* _PAGE EXCERPT_:
........
Internal flow in Mt. Elgon is steadily increasing and the crop is in full swing. The weather is generally still wet but with enough sunny intervals to sundry the parchment properly.
Prices continue to be very firm, especially for ordinary quality coffees. Volume and quality are picking up as a result. Drugar prices are very firm at the moment as there is fierce competition in the field for the little good quality available. The internal flow in Rwenzori is starting to improve on both, Drugars and Parchments. The harvest in Erussi is gaining momentum however at a slow pace
Robusta: The Central crop is developing normally and will start in October. Central crop is about to start. Processing units are waiting for the 1st deliveries. Government is ready to actively monitor the drying process.
India: Off-season with very little activity. Heavy rains in all coffee growing regions helped to catch up with the below average rainfall of the last months. Exporters focus on emptying their warehouse keeping differentials attractive. New crop prices vary widely.
Mixed weather conditions with temperatures between 24–27 degrees which is good for final
stages of cherry development. Growing of cherries is in the last steps. Some areas are expected to see the harvest starting late October.
Indonesia: The local situation keeps dominating the market. Domestic industry keeps on buying and therefore internal prices remain high with the consequences that FOB market is too expensive. Weather so far favourable for the new crop and exporters hear that the low land had a good flowering. The season moves towards to the wet season and rains are expected to start in October.
PNG: Coffee activity remains subdued in most parts of the highlands. Cherry activity in the
Western province has slowed down strongly, some wet mills will close operations during the quiet off-season. Following an acute off-cycle year exporters now see additionally an early finish of the season. There are expectations of a small increase in flow during November and December. Intermediary suppliers have to travel into remote, outlying areas to source the small volumes available.
Vietnam: The weather in the coffee belt has been favorable for the crop so far. Good rains have well moistened soil, supplied plentiful water to lakes, streams, rivers and benefited to cherry growth. The vietnamese crop 17/18 is expected to increase 10% and can be harvested a bit early at the beginning of Nov instead of middle of Nov as previous years. Thefirst 1-3% of the cherries have been harvested but quality is low. The North has been hit by typhoon Doksuri.
........
* _DATA UNDER STUDY_:
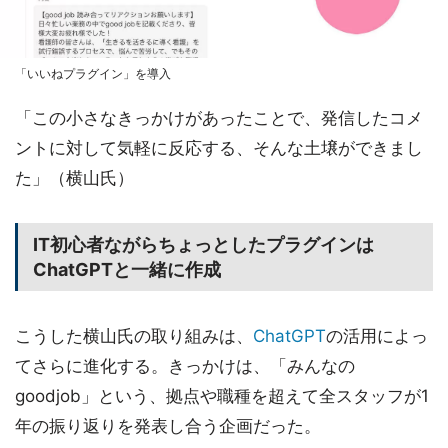
「いいねプラグイン」を導入
「この小さなきっかけがあったことで、発信したコメ
ントに対して気軽に反応する、そんな土壌ができまし
た」（横山氏）
IT初心者ながらちょっとしたプラグインは
ChatGPTと一緒に作成
こうした横山氏の取り組みは、
ChatGPT
の活用によっ
てさらに進化する。きっかけは、「みんなの
goodjob」という、拠点や職種を超えて全スタッフが1
年の振り返りを発表し合う企画だった。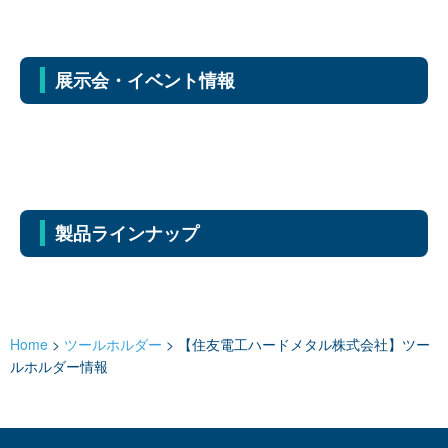
展示会・イベント情報
製品ラインナップ
Home
>
ツールホルダー
>
【住友電工ハードメタル株式会社】ツー
ルホルダー情報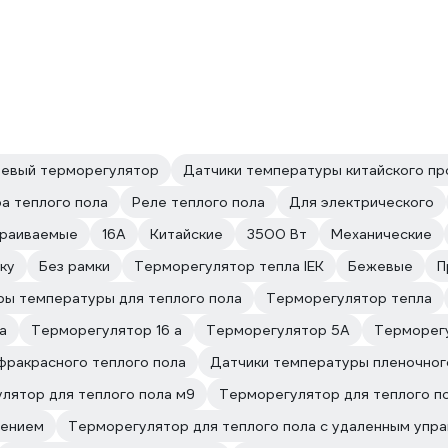
евый терморегулятор
Датчики температуры китайского пр
а теплого пола
Реле теплого пола
Для электрического
раиваемые
16А
Китайские
3500 Вт
Механические
ку
Без рамки
Терморегулятор тепла IEK
Бежевые
П
ы температуры для теплого пола
Терморегулятор тепла
а
Терморегулятор 16 а
Терморегулятор 5А
Терморегу
фракрасного теплого пола
Датчики температуры пленочног
лятор для теплого пола м9
Терморегулятор для теплого п
лением
Терморегулятор для теплого пола с удаленным упр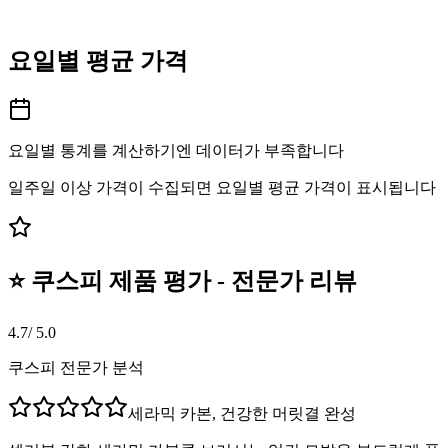
요일별 평균 가격
요일별 통계를 계산하기엔 데이터가 부족합니다
일주일 이상 가격이 수집되면 요일별 평균 가격이 표시됩니다
⭐ 쿠스피 제품 평가 - 전문가 리뷰
4.7
/ 5.0
쿠스피 전문가 분석
세라믹 카본, 건강한 머릿결 완성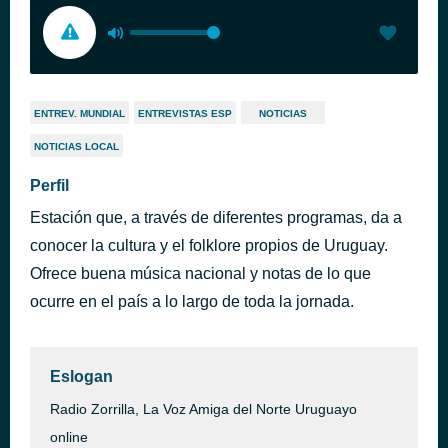
ENTREV. MUNDIAL
ENTREVISTAS ESP
NOTICIAS
NOTICIAS LOCAL
Perfil
Estación que, a través de diferentes programas, da a
conocer la cultura y el folklore propios de Uruguay.
Ofrece buena música nacional y notas de lo que
ocurre en el país a lo largo de toda la jornada.
Eslogan
Radio Zorrilla, La Voz Amiga del Norte Uruguayo
online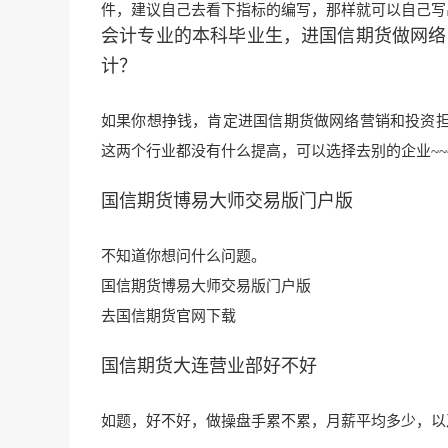
件，建议自己去看下指标的编写，那样就可以自己写
会计专业的本科毕业生，进国信期货做网络
计？
如果你想挣钱，肯定进国信期货做网络营销和投资
这两个行业都没有什么提高，可以选择去别的企业~~
国信期货博易大师交易版门户版
不知道你想问什么问题。
国信期货博易大师交易版门户版
去
国信期货官网下载
国信期货大连营业部好不好
如题，好不好，做操盘手累不累，月薪平均多少，以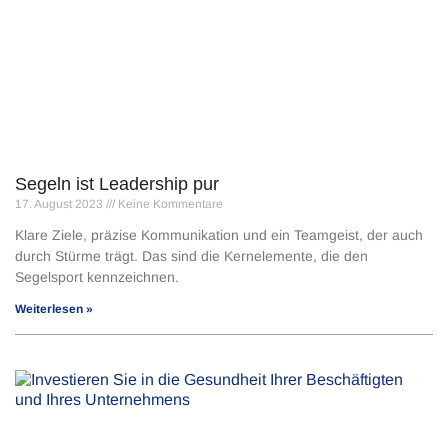
Segeln ist Leadership pur
17. August 2023
Keine Kommentare
Klare Ziele, präzise Kommunikation und ein Teamgeist, der auch
durch Stürme trägt. Das sind die Kernelemente, die den
Segelsport kennzeichnen.
Weiterlesen »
........
* _EXERCISE SET_:
1 - Based on the coffee market report, decide whether each statement agrees with it. Answer yes or no for each, quoting the deciding words.
(a) Exporters in India are keeping differentials attractive to empty their warehouses.
(b) The Vietnamese crop 17/18 is expected to decrease.
(c) In Indonesia, the FOB market is too expensive.
2 - List every country name in the coffee market report that opens a paragraph and is followed by a colon.
3 - Pick up the coffee market report after its last sentence and continue it.
The data shown earlier is not needed for this work.

* _EXERCISE ANSWERS_:
1 -
(a) Yes: "Exporters focus on emptying their warehouse keeping differentials attractive."
(b) No: "The vietnamese crop 17/18 is expected to increase 10%"
(c) Yes: "internal prices remain high with the consequences that FOB market is too expensive."

2 - India, Indonesia, PNG, Vietnam

3 -
Hawaii: Coffee was introduced to the Hawaiian Islands in the early 19th. century on the island of Oahu. The first plants came from Brazil and were planted in the Manoa Valley. The bourbon variety was brought to the Big Island of Hawaii around 1828, followed by Typica in the early 1890s. Today, coffee is produced on five islands – Kauai, Oahu, Molokai, Maui, and Hawaii. Coffee is the fifth largest crop in the state. However, Kona coffee is the one that garners the most fame. Kona coffee is produced in the north and south Kona districts of the Big Island. This area is about 30 miles long and 2 miles wide, and is situated on the slopes of the Hualalai and Mauna Loa volcanoes. Only coffee grown in this area can be called “Kona” coffee. In recent years, the coffee berry borer (CBB/broca) has appeared on the Big Island and in the Kona district. This has created big challenges for the coffee industry in Hawaii. While coffee prices remain high, the infestation varies from one farm to the next. Roughly 600+ farms produce coffee which can be classified as Kona and the average farm size is 2-3 acres (roughly one hectare), with a small number of larger estates with 50 acres or more. Annual Kona production is around 15120 bags of 60kg. Most of Kona is the Typica variety, which uses the washed process. All coffee is handpicked and dried on patios or mechanical dryers. Elevation ranges from 500 to 2500 masl. The harvest runs from August to February. Latest figures for 2016/7 production estimate it to be at 36.4 million lbs. of cherries, up 5% on the previous year.
Jamaica: The Coffee Industry Board (CIB) of Jamaica, like the FNC in Colombia, grades and cups every batch of Jamaica Blue Mountain (JBM) before it is put into barrels for export. On the vertiginous slopes of Jamaica, a significant portion of the crop is smallholder coffee, although there are also some very famous estates. It is always worth checking if the coffee sold is coffee grown on the estate or whether the coffee has been grown near the state and processed by it. Often brand names and estate names can be mixed together. Most of the coffee on the island is Typica, although more and more Geisha has been planted as farmers want to capture more value with this variety. The harvesting period is long, ranging from October to June. Good quality coffee is handpicked, pulped, washed and then sun dried. Coffee typically rests in parchment for at least 8 weeks before being dry milled and sent to the CIB in Kingston for quality checks before export. The coffee is packed in barrels of 15, 30 or 70kg size.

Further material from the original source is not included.